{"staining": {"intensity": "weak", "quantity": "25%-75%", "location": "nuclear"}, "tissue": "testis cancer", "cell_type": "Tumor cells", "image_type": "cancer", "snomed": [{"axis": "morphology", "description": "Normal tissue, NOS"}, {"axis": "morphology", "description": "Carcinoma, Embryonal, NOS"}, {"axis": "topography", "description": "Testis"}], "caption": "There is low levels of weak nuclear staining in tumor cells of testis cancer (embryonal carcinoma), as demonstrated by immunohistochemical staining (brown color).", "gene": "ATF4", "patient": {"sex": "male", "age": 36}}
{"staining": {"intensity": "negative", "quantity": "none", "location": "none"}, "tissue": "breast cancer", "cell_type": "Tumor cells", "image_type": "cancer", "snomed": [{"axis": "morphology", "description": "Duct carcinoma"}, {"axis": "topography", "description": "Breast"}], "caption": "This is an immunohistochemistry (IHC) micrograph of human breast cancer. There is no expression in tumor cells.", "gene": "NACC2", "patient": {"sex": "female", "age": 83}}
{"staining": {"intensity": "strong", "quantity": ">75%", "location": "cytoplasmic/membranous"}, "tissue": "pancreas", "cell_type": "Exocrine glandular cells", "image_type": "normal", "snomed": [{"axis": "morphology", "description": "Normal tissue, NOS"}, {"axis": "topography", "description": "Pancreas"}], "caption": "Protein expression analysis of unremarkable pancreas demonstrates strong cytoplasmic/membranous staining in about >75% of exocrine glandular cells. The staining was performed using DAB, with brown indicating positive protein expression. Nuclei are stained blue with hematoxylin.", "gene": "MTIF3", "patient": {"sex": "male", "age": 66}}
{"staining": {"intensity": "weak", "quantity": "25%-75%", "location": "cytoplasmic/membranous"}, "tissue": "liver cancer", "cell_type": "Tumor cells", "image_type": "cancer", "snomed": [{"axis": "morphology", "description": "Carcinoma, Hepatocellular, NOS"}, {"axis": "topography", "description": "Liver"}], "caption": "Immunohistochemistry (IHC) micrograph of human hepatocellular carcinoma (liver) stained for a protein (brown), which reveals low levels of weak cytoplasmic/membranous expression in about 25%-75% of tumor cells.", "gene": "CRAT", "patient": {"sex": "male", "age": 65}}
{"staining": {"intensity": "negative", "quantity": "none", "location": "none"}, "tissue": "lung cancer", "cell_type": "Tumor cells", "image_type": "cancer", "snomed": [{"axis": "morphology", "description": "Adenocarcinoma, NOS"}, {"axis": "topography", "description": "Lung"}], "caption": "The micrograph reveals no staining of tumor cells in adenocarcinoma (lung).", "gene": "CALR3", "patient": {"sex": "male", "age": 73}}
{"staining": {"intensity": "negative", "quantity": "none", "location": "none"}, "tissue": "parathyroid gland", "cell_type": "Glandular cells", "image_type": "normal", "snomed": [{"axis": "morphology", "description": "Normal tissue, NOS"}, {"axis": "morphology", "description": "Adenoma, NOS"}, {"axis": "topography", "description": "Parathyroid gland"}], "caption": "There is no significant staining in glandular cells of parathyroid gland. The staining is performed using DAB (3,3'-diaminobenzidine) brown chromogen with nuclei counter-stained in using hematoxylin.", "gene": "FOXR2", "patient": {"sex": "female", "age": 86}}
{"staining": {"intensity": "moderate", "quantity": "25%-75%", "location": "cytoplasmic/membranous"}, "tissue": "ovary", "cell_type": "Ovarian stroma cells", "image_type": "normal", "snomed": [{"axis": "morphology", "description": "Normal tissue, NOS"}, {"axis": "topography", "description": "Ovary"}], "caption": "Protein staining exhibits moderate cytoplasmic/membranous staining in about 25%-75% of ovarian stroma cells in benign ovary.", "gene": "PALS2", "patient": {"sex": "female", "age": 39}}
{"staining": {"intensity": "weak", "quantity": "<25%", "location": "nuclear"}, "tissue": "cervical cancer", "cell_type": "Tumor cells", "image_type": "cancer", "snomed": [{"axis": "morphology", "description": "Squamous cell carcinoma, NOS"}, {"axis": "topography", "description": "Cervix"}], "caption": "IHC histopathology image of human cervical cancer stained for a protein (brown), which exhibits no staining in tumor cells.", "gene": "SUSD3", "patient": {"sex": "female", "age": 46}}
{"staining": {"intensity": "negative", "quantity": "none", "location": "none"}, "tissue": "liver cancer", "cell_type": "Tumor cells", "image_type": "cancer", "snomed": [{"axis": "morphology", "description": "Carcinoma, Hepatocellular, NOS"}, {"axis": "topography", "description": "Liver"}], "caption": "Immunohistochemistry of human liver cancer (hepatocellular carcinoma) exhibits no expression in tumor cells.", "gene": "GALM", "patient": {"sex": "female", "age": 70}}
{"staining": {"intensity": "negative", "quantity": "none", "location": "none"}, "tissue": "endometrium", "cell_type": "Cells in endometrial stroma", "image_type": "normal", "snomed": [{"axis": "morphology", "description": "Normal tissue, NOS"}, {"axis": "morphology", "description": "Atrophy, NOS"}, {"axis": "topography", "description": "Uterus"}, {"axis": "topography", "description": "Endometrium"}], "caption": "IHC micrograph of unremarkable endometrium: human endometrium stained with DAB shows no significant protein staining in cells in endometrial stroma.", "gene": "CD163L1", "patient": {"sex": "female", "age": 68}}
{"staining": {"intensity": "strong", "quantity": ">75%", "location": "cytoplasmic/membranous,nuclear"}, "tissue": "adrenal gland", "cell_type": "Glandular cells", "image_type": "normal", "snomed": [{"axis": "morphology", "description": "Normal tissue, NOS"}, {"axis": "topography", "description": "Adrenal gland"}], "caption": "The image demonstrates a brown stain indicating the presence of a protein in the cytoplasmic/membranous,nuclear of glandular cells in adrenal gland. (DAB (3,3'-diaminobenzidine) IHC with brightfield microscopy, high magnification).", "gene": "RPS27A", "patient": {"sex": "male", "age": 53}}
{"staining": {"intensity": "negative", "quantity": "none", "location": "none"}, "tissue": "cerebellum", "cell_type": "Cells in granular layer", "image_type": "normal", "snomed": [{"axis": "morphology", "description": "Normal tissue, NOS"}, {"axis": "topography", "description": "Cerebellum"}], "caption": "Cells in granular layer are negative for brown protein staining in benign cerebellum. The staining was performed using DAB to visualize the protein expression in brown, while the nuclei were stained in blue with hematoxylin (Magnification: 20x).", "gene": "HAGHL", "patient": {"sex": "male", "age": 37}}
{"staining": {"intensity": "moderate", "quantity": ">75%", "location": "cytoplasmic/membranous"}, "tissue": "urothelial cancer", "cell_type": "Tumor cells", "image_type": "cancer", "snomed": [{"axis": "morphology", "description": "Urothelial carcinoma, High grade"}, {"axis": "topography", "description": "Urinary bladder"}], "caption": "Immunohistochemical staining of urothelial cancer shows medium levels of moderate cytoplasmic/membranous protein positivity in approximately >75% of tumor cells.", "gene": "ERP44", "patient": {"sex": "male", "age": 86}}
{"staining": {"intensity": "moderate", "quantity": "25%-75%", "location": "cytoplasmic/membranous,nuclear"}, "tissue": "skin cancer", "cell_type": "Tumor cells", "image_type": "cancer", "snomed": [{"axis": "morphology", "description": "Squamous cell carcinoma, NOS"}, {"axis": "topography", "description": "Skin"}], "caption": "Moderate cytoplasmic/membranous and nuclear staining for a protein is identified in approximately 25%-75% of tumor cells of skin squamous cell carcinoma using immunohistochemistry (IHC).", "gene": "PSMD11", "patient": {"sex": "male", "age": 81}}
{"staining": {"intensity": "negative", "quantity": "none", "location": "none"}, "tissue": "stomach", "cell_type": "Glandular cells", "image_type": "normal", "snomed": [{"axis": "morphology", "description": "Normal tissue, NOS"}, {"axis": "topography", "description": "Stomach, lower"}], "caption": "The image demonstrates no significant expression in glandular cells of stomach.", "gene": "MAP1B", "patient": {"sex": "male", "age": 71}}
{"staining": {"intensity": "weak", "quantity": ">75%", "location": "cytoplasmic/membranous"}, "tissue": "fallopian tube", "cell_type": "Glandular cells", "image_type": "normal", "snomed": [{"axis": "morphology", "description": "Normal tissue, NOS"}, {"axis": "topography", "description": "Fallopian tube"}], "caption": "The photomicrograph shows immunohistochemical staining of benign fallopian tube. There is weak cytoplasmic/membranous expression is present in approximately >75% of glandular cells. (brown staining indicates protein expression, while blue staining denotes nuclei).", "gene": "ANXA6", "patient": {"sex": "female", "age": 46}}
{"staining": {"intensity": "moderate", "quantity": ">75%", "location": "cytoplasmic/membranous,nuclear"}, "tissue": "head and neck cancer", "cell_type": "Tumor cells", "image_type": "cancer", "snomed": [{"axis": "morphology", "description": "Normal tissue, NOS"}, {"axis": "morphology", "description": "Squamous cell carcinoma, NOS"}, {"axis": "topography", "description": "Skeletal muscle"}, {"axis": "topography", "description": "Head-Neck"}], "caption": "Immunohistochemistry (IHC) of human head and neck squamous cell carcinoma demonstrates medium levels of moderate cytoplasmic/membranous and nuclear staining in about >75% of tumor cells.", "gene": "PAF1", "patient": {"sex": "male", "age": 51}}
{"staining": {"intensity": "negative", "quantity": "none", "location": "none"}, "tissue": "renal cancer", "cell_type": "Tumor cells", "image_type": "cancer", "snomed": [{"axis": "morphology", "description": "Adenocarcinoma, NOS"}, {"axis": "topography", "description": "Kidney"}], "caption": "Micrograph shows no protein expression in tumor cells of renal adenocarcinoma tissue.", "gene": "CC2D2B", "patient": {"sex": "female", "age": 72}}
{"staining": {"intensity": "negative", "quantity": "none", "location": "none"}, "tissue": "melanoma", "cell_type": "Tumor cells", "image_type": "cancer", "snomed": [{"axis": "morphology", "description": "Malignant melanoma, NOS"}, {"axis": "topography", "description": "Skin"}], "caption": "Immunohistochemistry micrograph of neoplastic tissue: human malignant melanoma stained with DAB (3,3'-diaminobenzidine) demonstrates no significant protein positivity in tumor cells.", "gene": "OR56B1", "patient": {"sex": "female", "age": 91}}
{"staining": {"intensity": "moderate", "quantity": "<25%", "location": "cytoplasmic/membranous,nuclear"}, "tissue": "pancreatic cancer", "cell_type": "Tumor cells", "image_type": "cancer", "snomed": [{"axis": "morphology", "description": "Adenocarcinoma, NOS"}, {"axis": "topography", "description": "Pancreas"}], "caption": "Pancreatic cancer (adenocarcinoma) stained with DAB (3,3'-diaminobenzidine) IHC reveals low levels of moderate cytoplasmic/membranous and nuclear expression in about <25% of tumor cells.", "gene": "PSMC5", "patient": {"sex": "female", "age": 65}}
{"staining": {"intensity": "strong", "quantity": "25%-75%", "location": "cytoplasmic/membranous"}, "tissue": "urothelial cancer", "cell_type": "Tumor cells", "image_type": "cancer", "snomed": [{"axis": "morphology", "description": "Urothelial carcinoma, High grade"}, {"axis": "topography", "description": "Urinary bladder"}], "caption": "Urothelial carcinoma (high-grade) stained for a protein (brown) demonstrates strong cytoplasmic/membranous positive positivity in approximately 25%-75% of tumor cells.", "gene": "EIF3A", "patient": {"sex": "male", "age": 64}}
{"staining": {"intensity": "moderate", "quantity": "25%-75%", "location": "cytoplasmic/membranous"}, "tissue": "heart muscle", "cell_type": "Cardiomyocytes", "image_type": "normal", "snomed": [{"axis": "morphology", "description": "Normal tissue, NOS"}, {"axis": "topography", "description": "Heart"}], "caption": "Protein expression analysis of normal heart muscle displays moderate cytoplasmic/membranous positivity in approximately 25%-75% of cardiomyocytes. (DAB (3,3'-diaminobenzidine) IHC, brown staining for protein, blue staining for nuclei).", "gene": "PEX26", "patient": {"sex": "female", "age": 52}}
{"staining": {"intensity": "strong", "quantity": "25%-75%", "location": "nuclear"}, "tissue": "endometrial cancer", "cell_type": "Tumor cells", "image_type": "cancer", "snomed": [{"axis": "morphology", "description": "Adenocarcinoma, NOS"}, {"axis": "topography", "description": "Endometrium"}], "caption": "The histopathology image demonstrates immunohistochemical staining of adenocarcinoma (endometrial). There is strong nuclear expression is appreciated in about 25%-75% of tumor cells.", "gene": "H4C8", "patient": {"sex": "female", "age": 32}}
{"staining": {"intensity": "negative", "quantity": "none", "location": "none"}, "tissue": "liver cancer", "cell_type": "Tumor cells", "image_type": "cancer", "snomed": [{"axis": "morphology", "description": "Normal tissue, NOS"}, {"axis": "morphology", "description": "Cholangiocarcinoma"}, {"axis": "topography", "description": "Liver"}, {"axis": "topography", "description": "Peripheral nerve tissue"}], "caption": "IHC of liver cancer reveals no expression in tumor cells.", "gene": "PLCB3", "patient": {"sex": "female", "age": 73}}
========
From the line that has "image demonstrates a" through the line that has "granular layer are", copy every line exactly as it appears above, and leave out all others.

{"staining": {"intensity": "strong", "quantity": ">75%", "location": "cytoplasmic/membranous,nuclear"}, "tissue": "adrenal gland", "cell_type": "Glandular cells", "image_type": "normal", "snomed": [{"axis": "morphology", "description": "Normal tissue, NOS"}, {"axis": "topography", "description": "Adrenal gland"}], "caption": "The image demonstrates a brown stain indicating the presence of a protein in the cytoplasmic/membranous,nuclear of glandular cells in adrenal gland. (DAB (3,3'-diaminobenzidine) IHC with brightfield microscopy, high magnification).", "gene": "RPS27A", "patient": {"sex": "male", "age": 53}}
{"staining": {"intensity": "negative", "quantity": "none", "location": "none"}, "tissue": "cerebellum", "cell_type": "Cells in granular layer", "image_type": "normal", "snomed": [{"axis": "morphology", "description": "Normal tissue, NOS"}, {"axis": "topography", "description": "Cerebellum"}], "caption": "Cells in granular layer are negative for brown protein staining in benign cerebellum. The staining was performed using DAB to visualize the protein expression in brown, while the nuclei were stained in blue with hematoxylin (Magnification: 20x).", "gene": "HAGHL", "patient": {"sex": "male", "age": 37}}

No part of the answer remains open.